Retype the listing exactly, minus its pictures.
--
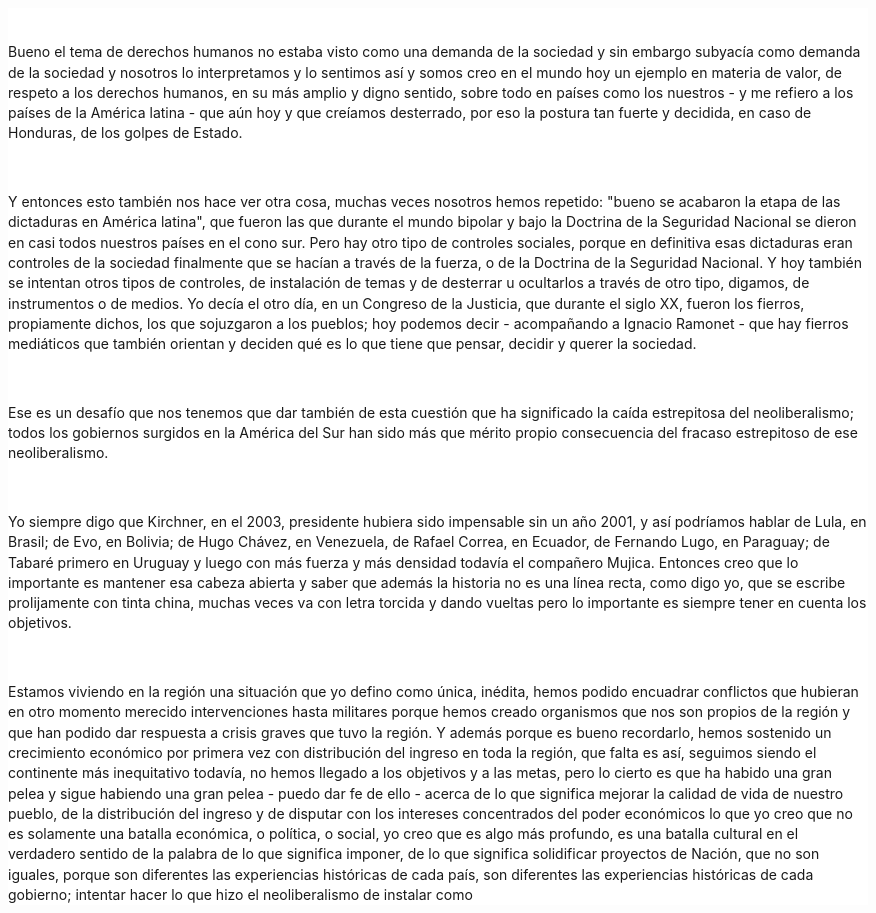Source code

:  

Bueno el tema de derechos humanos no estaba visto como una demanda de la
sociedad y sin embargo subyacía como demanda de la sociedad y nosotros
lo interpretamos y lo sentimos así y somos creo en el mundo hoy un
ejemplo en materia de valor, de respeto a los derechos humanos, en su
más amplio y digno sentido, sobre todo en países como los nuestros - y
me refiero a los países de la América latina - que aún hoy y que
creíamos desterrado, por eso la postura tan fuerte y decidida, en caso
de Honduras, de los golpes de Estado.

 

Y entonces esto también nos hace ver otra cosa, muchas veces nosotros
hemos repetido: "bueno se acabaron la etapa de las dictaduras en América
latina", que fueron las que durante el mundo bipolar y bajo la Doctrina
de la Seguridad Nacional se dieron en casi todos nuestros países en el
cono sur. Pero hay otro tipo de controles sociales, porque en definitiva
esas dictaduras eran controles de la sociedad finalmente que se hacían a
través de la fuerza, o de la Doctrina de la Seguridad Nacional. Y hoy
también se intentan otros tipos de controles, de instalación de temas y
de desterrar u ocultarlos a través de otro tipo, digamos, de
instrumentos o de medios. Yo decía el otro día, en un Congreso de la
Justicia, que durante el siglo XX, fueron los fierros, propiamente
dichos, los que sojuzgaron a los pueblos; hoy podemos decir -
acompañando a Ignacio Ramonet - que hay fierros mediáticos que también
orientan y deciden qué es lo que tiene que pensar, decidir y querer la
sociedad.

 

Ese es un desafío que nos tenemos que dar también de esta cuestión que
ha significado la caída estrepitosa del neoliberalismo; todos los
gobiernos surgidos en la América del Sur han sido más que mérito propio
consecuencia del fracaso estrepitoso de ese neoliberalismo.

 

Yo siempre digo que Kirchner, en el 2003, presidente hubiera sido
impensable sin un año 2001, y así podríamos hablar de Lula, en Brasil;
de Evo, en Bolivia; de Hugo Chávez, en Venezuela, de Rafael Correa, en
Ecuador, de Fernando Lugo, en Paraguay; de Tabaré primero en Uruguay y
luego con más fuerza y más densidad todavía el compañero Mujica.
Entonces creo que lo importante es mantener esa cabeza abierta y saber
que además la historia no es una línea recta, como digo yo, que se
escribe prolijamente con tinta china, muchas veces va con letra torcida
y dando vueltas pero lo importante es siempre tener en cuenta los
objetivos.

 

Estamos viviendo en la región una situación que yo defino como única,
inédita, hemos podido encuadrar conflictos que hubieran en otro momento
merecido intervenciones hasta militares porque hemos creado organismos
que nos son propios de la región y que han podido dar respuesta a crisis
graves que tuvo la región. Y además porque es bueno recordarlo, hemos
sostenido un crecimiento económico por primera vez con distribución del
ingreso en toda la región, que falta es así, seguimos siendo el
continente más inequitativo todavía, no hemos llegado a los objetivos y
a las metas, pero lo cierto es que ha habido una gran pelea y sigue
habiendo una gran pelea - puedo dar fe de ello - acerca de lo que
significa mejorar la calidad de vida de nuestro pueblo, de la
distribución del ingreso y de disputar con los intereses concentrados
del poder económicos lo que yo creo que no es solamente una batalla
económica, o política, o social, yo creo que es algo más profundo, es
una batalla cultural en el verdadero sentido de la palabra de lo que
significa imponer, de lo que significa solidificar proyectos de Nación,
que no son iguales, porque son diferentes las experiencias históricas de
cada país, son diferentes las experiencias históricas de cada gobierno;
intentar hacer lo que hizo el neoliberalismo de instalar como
--
**EXERCISE RESULT:**
Source code

:  

Bueno el tema de derechos humanos no estaba visto como una demanda de la
sociedad y sin embargo subyacía como demanda de la sociedad y nosotros
lo interpretamos y lo sentimos así y somos creo en el mundo hoy un
ejemplo en materia de valor, de respeto a los derechos humanos, en su
más amplio y digno sentido, sobre todo en países como los nuestros - y
me refiero a los países de la América latina - que aún hoy y que
creíamos desterrado, por eso la postura tan fuerte y decidida, en caso
de Honduras, de los golpes de Estado.

 

Y entonces esto también nos hace ver otra cosa, muchas veces nosotros
hemos repetido: "bueno se acabaron la etapa de las dictaduras en América
latina", que fueron las que durante el mundo bipolar y bajo la Doctrina
de la Seguridad Nacional se dieron en casi todos nuestros países en el
cono sur. Pero hay otro tipo de controles sociales, porque en definitiva
esas dictaduras eran controles de la sociedad finalmente que se hacían a
través de la fuerza, o de la Doctrina de la Seguridad Nacional. Y hoy
también se intentan otros tipos de controles, de instalación de temas y
de desterrar u ocultarlos a través de otro tipo, digamos, de
instrumentos o de medios. Yo decía el otro día, en un Congreso de la
Justicia, que durante el siglo XX, fueron los fierros, propiamente
dichos, los que sojuzgaron a los pueblos; hoy podemos decir -
acompañando a Ignacio Ramonet - que hay fierros mediáticos que también
orientan y deciden qué es lo que tiene que pensar, decidir y querer la
sociedad.

 

Ese es un desafío que nos tenemos que dar también de esta cuestión que
ha significado la caída estrepitosa del neoliberalismo; todos los
gobiernos surgidos en la América del Sur han sido más que mérito propio
consecuencia del fracaso estrepitoso de ese neoliberalismo.

 

Yo siempre digo que Kirchner, en el 2003, presidente hubiera sido
impensable sin un año 2001, y así podríamos hablar de Lula, en Brasil;
de Evo, en Bolivia; de Hugo Chávez, en Venezuela, de Rafael Correa, en
Ecuador, de Fernando Lugo, en Paraguay; de Tabaré primero en Uruguay y
luego con más fuerza y más densidad todavía el compañero Mujica.
Entonces creo que lo importante es mantener esa cabeza abierta y saber
que además la historia no es una línea recta, como digo yo, que se
escribe prolijamente con tinta china, muchas veces va con letra torcida
y dando vueltas pero lo importante es siempre tener en cuenta los
objetivos.

 

Estamos viviendo en la región una situación que yo defino como única,
inédita, hemos podido encuadrar conflictos que hubieran en otro momento
merecido intervenciones hasta militares porque hemos creado organismos
que nos son propios de la región y que han podido dar respuesta a crisis
graves que tuvo la región. Y además porque es bueno recordarlo, hemos
sostenido un crecimiento económico por primera vez con distribución del
ingreso en toda la región, que falta es así, seguimos siendo el
continente más inequitativo todavía, no hemos llegado a los objetivos y
a las metas, pero lo cierto es que ha habido una gran pelea y sigue
habiendo una gran pelea - puedo dar fe de ello - acerca de lo que
significa mejorar la calidad de vida de nuestro pueblo, de la
distribución del ingreso y de disputar con los intereses concentrados
del poder económicos lo que yo creo que no es solamente una batalla
económica, o política, o social, yo creo que es algo más profundo, es
una batalla cultural en el verdadero sentido de la palabra de lo que
significa imponer, de lo que significa solidificar proyectos de Nación,
que no son iguales, porque son diferentes las experiencias históricas de
cada país, son diferentes las experiencias históricas de cada gobierno;
intentar hacer lo que hizo el neoliberalismo de instalar como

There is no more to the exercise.